(EXERCISE DATA)
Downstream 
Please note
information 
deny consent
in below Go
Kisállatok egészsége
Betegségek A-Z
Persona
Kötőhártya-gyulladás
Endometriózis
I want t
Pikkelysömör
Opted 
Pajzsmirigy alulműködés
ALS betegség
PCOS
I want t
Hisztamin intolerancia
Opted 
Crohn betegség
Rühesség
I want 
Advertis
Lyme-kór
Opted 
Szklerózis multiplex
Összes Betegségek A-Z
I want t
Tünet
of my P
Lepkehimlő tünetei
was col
==
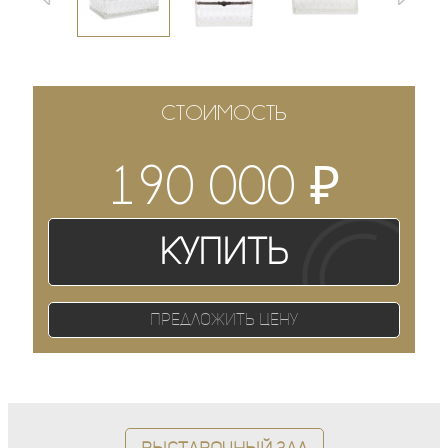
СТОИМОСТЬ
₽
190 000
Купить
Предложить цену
* * *
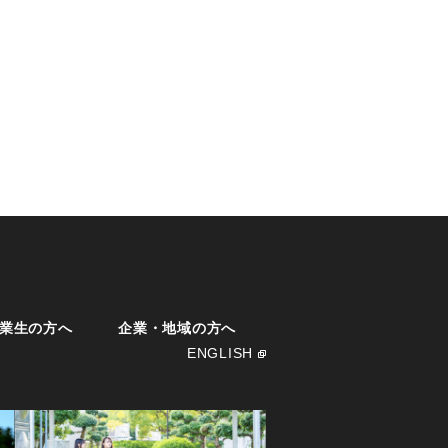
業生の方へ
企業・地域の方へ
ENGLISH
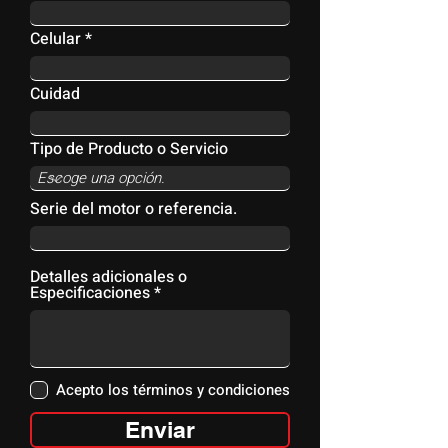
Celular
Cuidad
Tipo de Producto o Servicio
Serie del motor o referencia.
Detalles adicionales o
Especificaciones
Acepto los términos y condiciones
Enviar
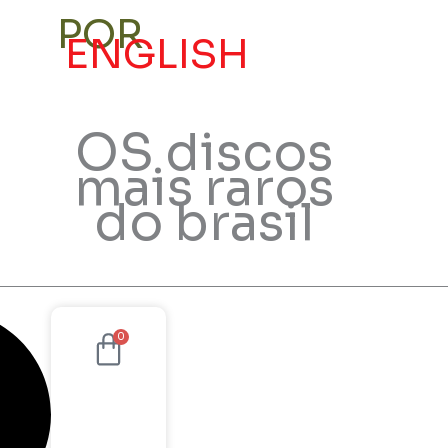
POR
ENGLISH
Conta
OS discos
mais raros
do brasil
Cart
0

(WORK TO COMPLETE)
Search the records for the word "Betegségek", then list every line that has it.

(SOLUTION FOR THIS PROBLEM)
Betegségek A-Z
Összes Betegségek A-Z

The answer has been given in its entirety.